Seperti dilansir AFP dan Reuters, Rabu (15/3/2017), penyiar berita MSNBC Rachel Maddow mengungkapkan bahwa dirinya menerima dokumen laporan pajak Trump untuk tahun 2005 dan akan mengungkapkannya ke publik dalam acaranya pada Selasa (14/3) malam waktu setempat.
Menanggapi pernyataan itu, Gedung Putih membeberkan rincian pembayaran pajak Trump untuk tahun itu, yang sebelumnya enggan diungkapkan. Bahkan laporan sejumlah media ternama AS sebelumnya menyebut Trump sama sekali tidak membayar pajak federal selama menjadi pengusaha real estate.
SCROLL TO CONTINUE WITH CONTENT
Gedung Putih hanya menyatakan bahwa, Trump sebagai Direktur Trump Organization memiliki tanggung jawab 'untuk membayar tidak lebih dari yang diperlukan menurut hukum'.
Semasa pilpres tahun lalu, Trump berulang kali menolak untuk merilis laporan pajaknya, dengan alasan laporan pajaknya masih diaudit oleh Internal Revenue Service (IRS). Penolakan Trump ini mendobrak tradisi di kalangan calon presiden AS dari semua partai politik, yang selalu merilis laporan pajak.
Dalam acara beritanya di MSNBC, pada Selasa (14/3) malam, Maddow menghadirkan seorang jurnalis bernama David Cay Johnston yang disebutnya sebagai sosok yang mendapat laporan pajak Trump itu di emailnya. Johnston tidak menjelaskan langsung siapa pengirim dokumen dua halaman itu ke emailnya.

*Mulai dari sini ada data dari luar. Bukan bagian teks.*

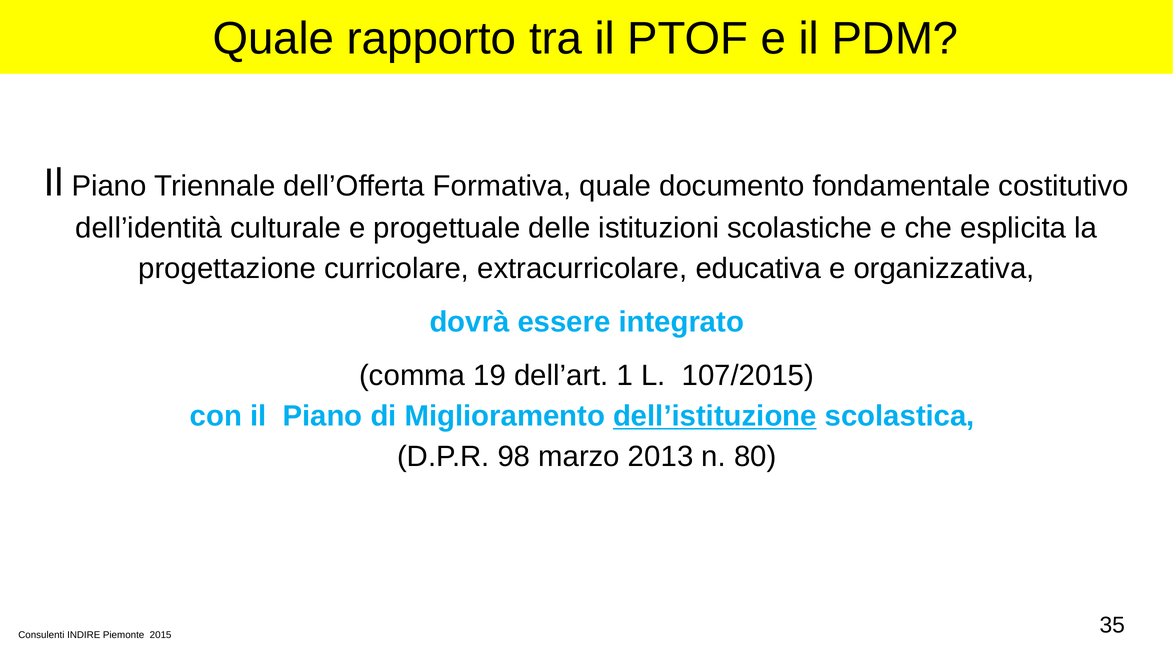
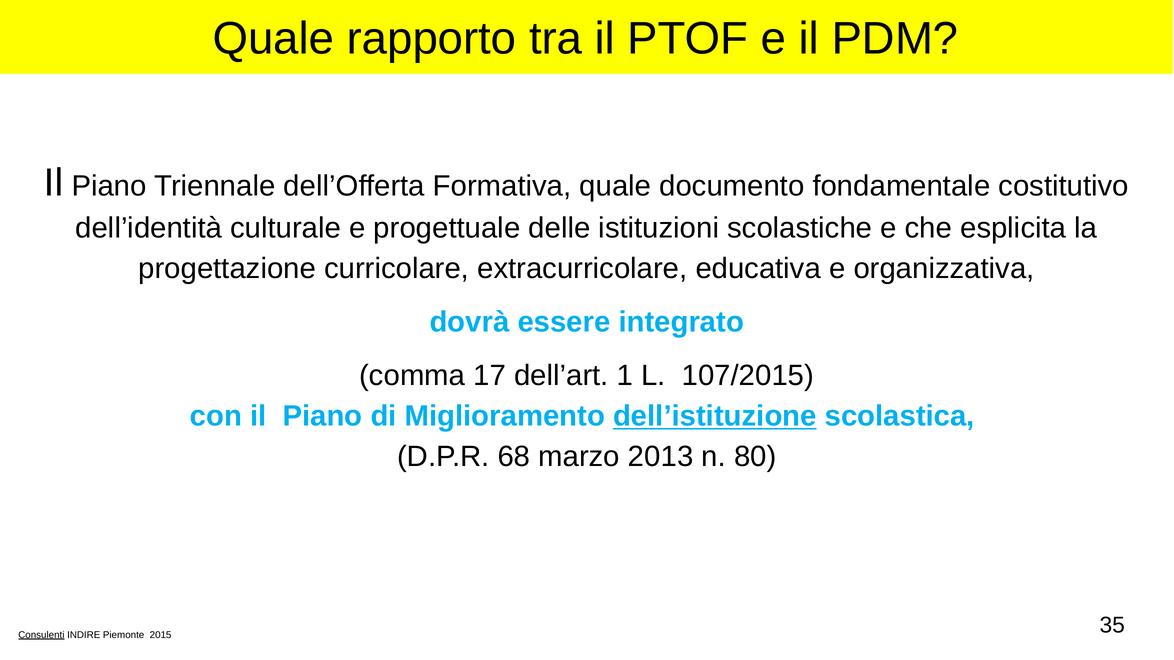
19: 19 -> 17
98: 98 -> 68
Consulenti underline: none -> present
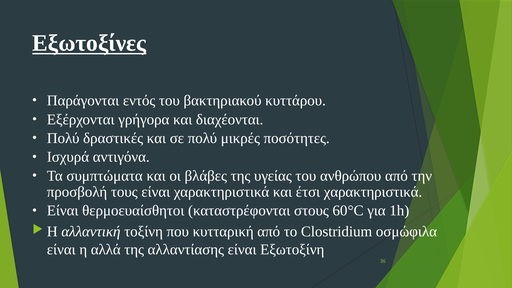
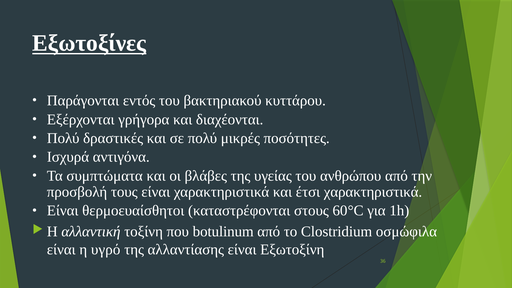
κυτταρική: κυτταρική -> botulinum
αλλά: αλλά -> υγρό
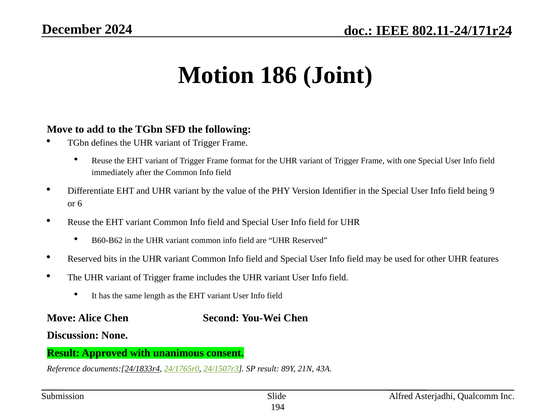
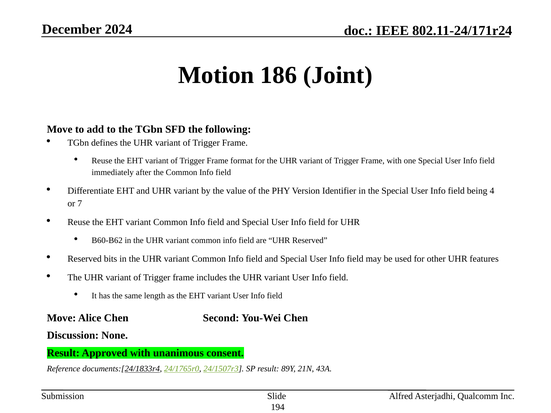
9: 9 -> 4
6: 6 -> 7
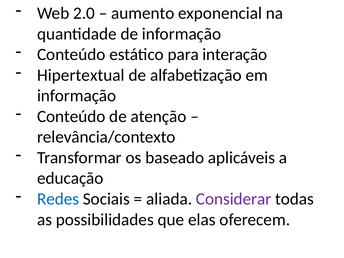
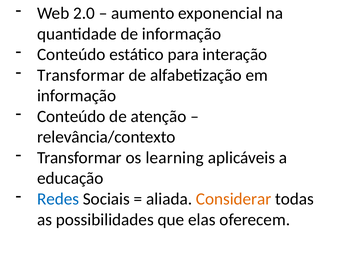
Hipertextual at (81, 75): Hipertextual -> Transformar
baseado: baseado -> learning
Considerar colour: purple -> orange
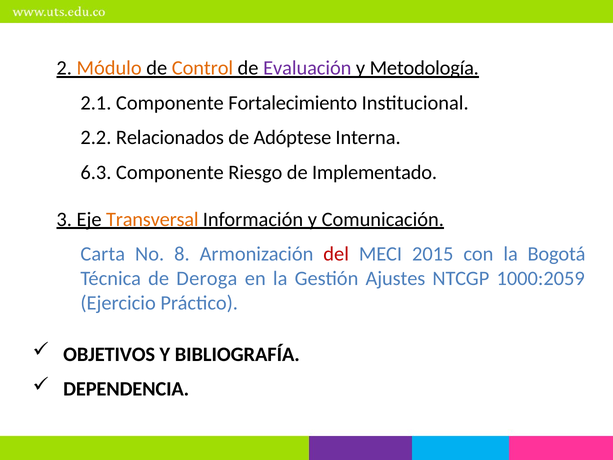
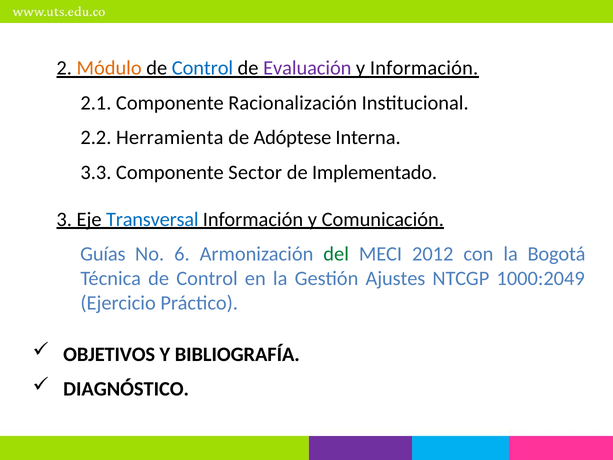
Control at (202, 68) colour: orange -> blue
y Metodología: Metodología -> Información
Fortalecimiento: Fortalecimiento -> Racionalización
Relacionados: Relacionados -> Herramienta
6.3: 6.3 -> 3.3
Riesgo: Riesgo -> Sector
Transversal colour: orange -> blue
Carta: Carta -> Guías
8: 8 -> 6
del colour: red -> green
2015: 2015 -> 2012
Técnica de Deroga: Deroga -> Control
1000:2059: 1000:2059 -> 1000:2049
DEPENDENCIA: DEPENDENCIA -> DIAGNÓSTICO
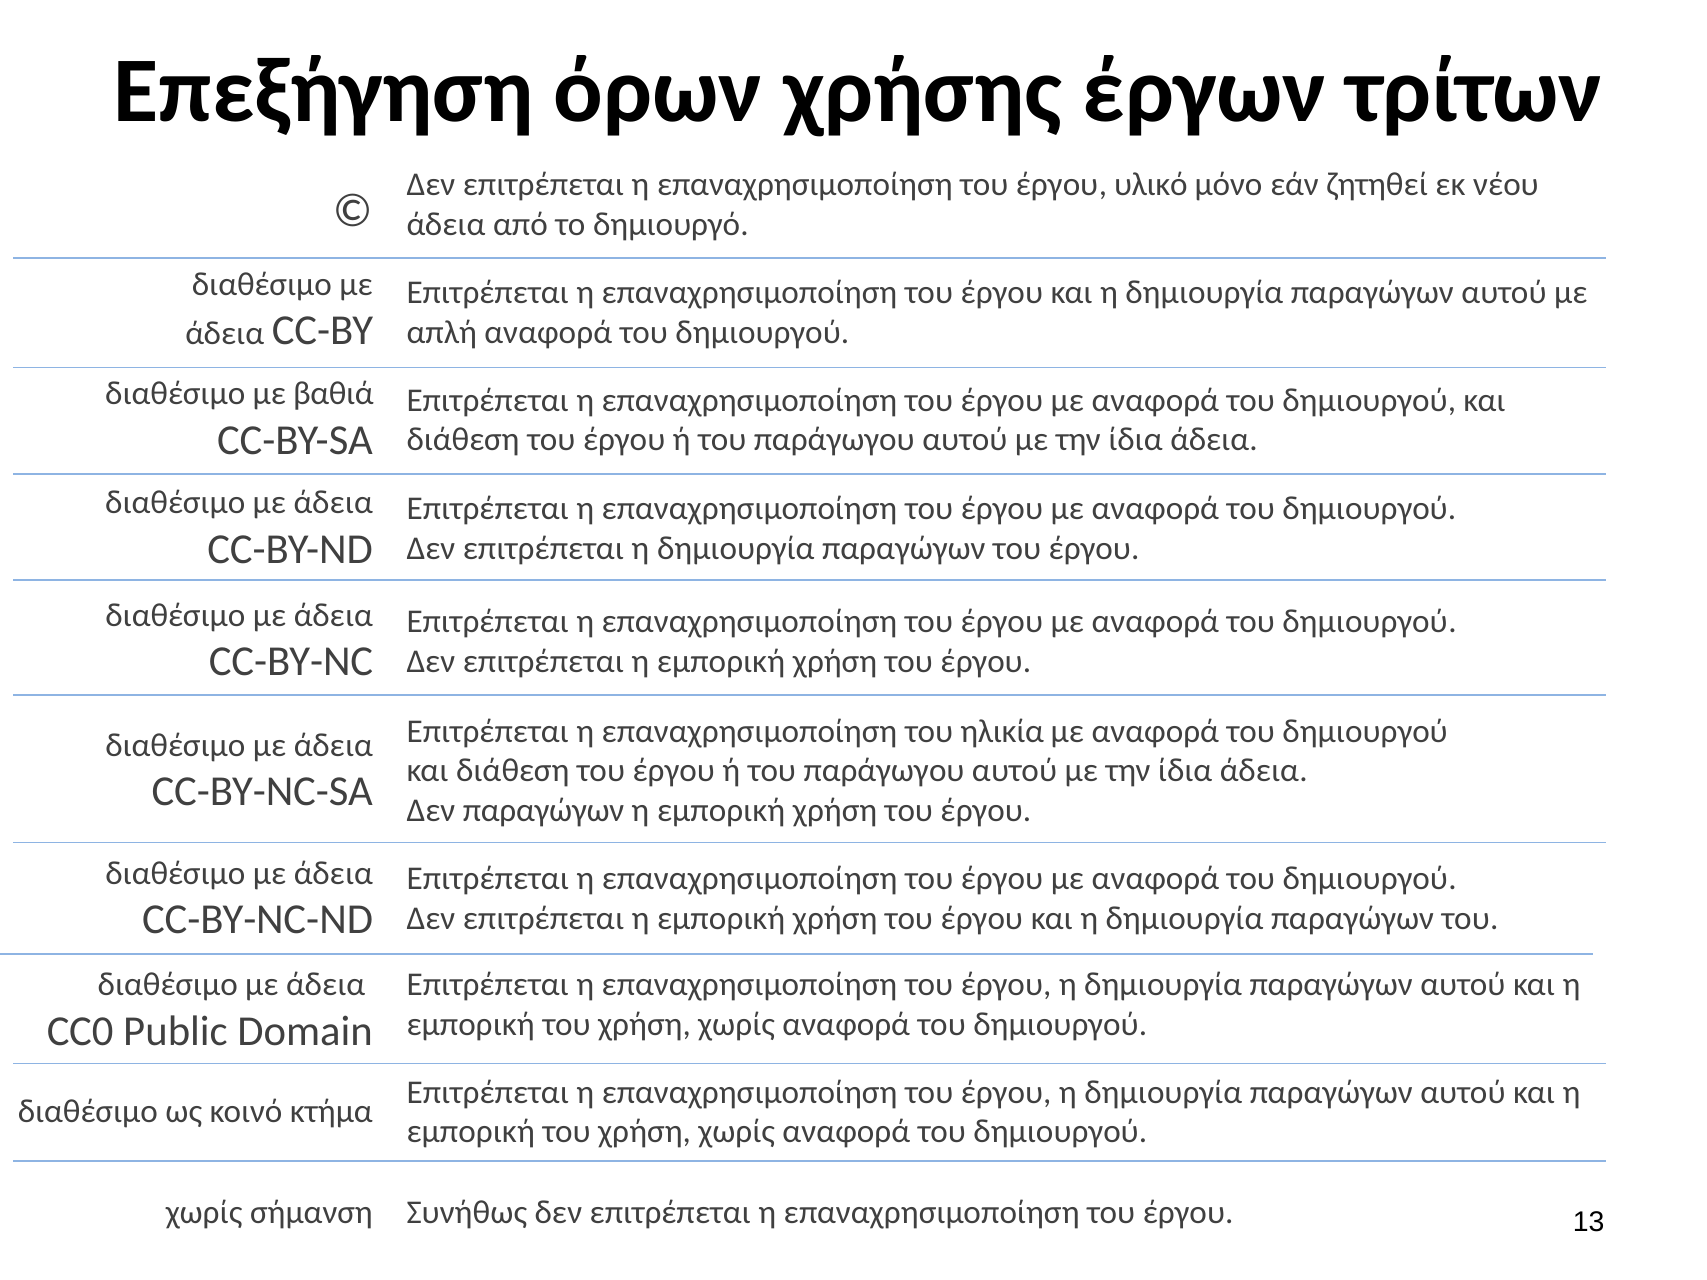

Dokumen laporan pajak Trump itu, yang juga diposting di situs MSNBC, menunjukkan Trump membayar tarif pajak efektif atau effective tax rate sebesar 25 persen. Dokumen itu menunjukkan, Trump mengklaim dirinya mengalami kerugian US$ 100 juta yang menjadi pengurangan pajak federal yang harus dibayarkannya.
"Anda tahu Anda putus asa untuk mendapat rating saat Anda bersedia melanggar hukum untuk mengungkap kisah soal dua halaman laporan pengembalian pajak dari satu dekade lalu," sebut seorang pejabat pemerintahan Trump mengomentari 'pembocoran' oleh MSNBC itu.
"Disebutkan di sana, Trump membayar 38 juta dolar (AS) bahkan setelah mengalami depresiasi (penyusutan nilai) skala besar untuk konstruksinya, dengan pendapatan mencapai lebih dari 150 juta dolar (AS)," imbuh pejabat yang enggan disebut namanya itu, membela Trump.
"Sungguh ilegal untuk mencuri dan mempublikasi laporan pajak seseorang. Media yang tidak jujur bisa menjadikan hal ini bagian dari agenda mereka," tandasnya.